══ Текст для чтения
В 1967 году Уилфорд ввел Караяна в Метрополитен-оперу, преодолев отвращение генерального директора Рудольфа Бинга к бывшим нацистам. На сцену «Мет» была перенесена зальцбургская постановка «Кольца нибелунгов», и она стала стартовой площадкой для американских амбиций Караяна, но следующий шаг, предпринятый для него Уилфордом, оказался неудачным. В 1969 году Уилфорд предложил кандидатуру Караяна Чикагскому симфоническому оркестру, где искали замену бесцветному Жану Мартинону. Совет попечителей пришел в восторг от перспективы делить художественного руководителя с Берлинским филармоническим оркестром, но когда Уилфорд рассказал о своей идее Караяну, тот не пожелал и слышать об этом. «Ему не нравилось в Америке», — рассказывала Дженис Уилфорд. Совет Чикагского оркестра проявил меньшее понимание. «Уилфорд все испортил, — сказал один из менеджеров. — Он не смог сдержать слово»[423].
За пульт Чикагского оркестра встал Георг Шолти, симпатизировавший «банде Стерна». Потеря доверия в одном из оркестров Большой пятерки была страшным ударом для любого музыкального менеджера, особенно для того, кто уже примеривался к гигантским сапогам Джадсона. Но Уилфорд, даже если и расстроился, никак не показал этого. Если Джадсон добивался восхищения администрации оркестров, то Уилфорд, понимавший, что сила на его стороне, был готов к враждебному отношению. «Мне действительно все равно, — пожимал он плечами. — Если у меня есть артист, которого они хотят, им придется брать его у меня»[424].
Пусть его не любили — Уилфорду было достаточно, чтобы его боялись. Он увеличил число дирижеров в списке «Коламбия артистс менеджмент» с нескольких десятков до ста с лишним, получив полный контроль над самым главным товаром, в котором нуждались оркестры. Вопреки некоторым утверждениям, он не включал в свой список скучных дирижеров или неудачников. Он предпочитал не сокращать список, чтобы у клиентов и конкурентов создавалось ложное впечатление, будто Роналд Уилфорд держит в руках большинство действующих дирижеров. И он постоянно искал новые имена. Один независимый менеджер попытался (правда, безуспешно) поместить рекламу в «Мьюзикл Америка», взывая к оркестрам страны: «Почему вы не берете моих дирижеров? Роналд Уилфорд берет их. Каждый год».
════
══ Исходные данные
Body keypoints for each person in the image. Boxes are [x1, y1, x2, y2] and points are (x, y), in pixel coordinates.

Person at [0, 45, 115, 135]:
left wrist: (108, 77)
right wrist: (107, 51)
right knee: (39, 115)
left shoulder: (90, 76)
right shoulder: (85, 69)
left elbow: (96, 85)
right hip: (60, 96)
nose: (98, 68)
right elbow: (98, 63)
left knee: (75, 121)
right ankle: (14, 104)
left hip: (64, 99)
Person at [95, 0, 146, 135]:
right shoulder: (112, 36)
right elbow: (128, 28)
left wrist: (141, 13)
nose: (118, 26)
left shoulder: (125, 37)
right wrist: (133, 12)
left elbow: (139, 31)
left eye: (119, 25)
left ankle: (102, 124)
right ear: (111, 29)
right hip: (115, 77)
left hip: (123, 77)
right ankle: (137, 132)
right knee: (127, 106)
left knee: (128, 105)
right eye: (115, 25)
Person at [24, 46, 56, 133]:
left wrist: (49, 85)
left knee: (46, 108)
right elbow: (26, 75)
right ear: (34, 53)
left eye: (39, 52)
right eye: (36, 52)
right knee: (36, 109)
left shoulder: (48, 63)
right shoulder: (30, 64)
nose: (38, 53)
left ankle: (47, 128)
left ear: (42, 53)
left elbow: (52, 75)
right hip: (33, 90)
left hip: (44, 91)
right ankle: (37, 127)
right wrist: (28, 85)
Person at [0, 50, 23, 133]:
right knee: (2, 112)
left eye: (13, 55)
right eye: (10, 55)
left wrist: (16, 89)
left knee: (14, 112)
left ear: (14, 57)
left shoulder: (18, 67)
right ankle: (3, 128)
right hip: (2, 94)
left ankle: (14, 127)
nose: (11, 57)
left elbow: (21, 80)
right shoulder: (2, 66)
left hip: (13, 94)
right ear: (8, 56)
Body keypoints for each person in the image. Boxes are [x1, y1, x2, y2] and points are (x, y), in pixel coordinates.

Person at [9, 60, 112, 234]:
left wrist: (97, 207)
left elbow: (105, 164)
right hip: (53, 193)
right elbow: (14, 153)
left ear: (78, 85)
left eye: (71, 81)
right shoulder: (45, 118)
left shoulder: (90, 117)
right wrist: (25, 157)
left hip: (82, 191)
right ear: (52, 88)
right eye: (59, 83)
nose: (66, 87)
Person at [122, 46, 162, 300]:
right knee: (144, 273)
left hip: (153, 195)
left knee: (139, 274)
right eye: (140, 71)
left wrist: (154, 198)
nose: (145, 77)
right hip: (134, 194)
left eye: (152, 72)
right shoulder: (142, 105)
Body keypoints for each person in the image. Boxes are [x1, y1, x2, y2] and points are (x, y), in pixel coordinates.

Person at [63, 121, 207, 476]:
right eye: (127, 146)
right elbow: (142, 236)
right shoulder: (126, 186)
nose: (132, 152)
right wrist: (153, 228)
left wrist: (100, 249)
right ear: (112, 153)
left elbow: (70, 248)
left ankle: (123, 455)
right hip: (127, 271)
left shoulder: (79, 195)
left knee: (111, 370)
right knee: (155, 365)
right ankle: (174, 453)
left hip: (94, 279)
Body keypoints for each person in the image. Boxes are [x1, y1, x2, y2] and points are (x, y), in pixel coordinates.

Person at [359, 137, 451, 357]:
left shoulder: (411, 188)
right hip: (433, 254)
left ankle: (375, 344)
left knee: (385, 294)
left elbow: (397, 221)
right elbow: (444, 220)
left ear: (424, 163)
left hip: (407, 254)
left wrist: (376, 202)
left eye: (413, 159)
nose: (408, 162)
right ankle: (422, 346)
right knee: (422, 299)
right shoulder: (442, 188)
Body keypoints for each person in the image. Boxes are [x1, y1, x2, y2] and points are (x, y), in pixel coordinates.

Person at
════
══ Исходные данные
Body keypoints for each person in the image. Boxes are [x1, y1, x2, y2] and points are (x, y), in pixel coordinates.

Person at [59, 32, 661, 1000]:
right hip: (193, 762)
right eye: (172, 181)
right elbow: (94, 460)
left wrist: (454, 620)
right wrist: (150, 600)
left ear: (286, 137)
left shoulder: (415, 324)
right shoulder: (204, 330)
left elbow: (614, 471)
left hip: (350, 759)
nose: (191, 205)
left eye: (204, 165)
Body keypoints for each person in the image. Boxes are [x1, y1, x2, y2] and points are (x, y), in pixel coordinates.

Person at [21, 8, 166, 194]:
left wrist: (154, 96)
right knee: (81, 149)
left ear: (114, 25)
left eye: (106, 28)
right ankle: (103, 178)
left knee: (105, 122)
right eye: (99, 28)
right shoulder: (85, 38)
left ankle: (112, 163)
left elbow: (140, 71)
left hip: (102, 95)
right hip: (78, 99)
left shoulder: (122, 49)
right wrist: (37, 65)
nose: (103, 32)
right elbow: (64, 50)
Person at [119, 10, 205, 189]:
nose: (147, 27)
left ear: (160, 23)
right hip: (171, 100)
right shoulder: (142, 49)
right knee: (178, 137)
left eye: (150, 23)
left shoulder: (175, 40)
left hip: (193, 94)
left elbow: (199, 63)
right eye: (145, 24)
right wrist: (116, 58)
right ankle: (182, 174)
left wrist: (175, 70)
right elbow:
════
*Задания*
1 > Определите, согласуется ли каждое утверждение с отрывком о Роналде Уилфорде, ответив «да» или «нет» и подкрепив ответ точной цитатой из отрывка. (a) В 1969 году Уилфорд предложил Караяна Чикагскому симфоническому оркестру. (b) Караян охотно согласился возглавить Чикагский оркестр. (c) Уилфорд сократил свой список дирижеров до нескольких десятков.
2 > Продолжите отрывок о Роналде Уилфорде, начав сразу после его последнего предложения.

*Ответы к заданиям*
1 >
(a) Да: «В 1969 году Уилфорд предложил кандидатуру Караяна Чикагскому симфоническому оркестру».
(b) Нет: «но когда Уилфорд рассказал о своей идее Караяну, тот не пожелал и слышать об этом».
(c) Нет: «Он увеличил число дирижеров в списке «Коламбия артистс менеджмент» с нескольких десятков до ста с лишним».

2 >
Он делил своих дирижеров на две категории — «те, которые мне важны» и девяносто с чем-то прочих, и его предпочтения выражались в частом повторении этой фразы[425] и в том, что он призывал своих избранников чувствовать себя «действительно близкими людьми»[426]. К клиентам-дирижерам, представлявшим второстепенный интерес, он относился с безразличием, граничащим с презрением. Антонио де Альмейда, американский дирижер знатного европейского происхождения, сделал имя при Джадсоне и пользовался поддержкой сэра Томаса Бичема, пока не стал музикдиректором в Штутгарте. Приехав на родину, он встретил председателя совета Филадельфийского оркестра Уэнтона С. Бейлиса на светском рауте и был удивлен, узнав, что оркестр по совету Бичема пытался пригласить его на три концерта в следующем сезоне. «Мы все время спрашивали, но Роналд Уилфорд отвечал, что вы заняты, и предложил вместо вас [Сейджи] Озаву», — сказал Бейлис. «Он действительно показал мне письмо Уилфорда», — сказал де Альмейда, который поехал в Нью-Йорк, чтобы встретиться с агентом.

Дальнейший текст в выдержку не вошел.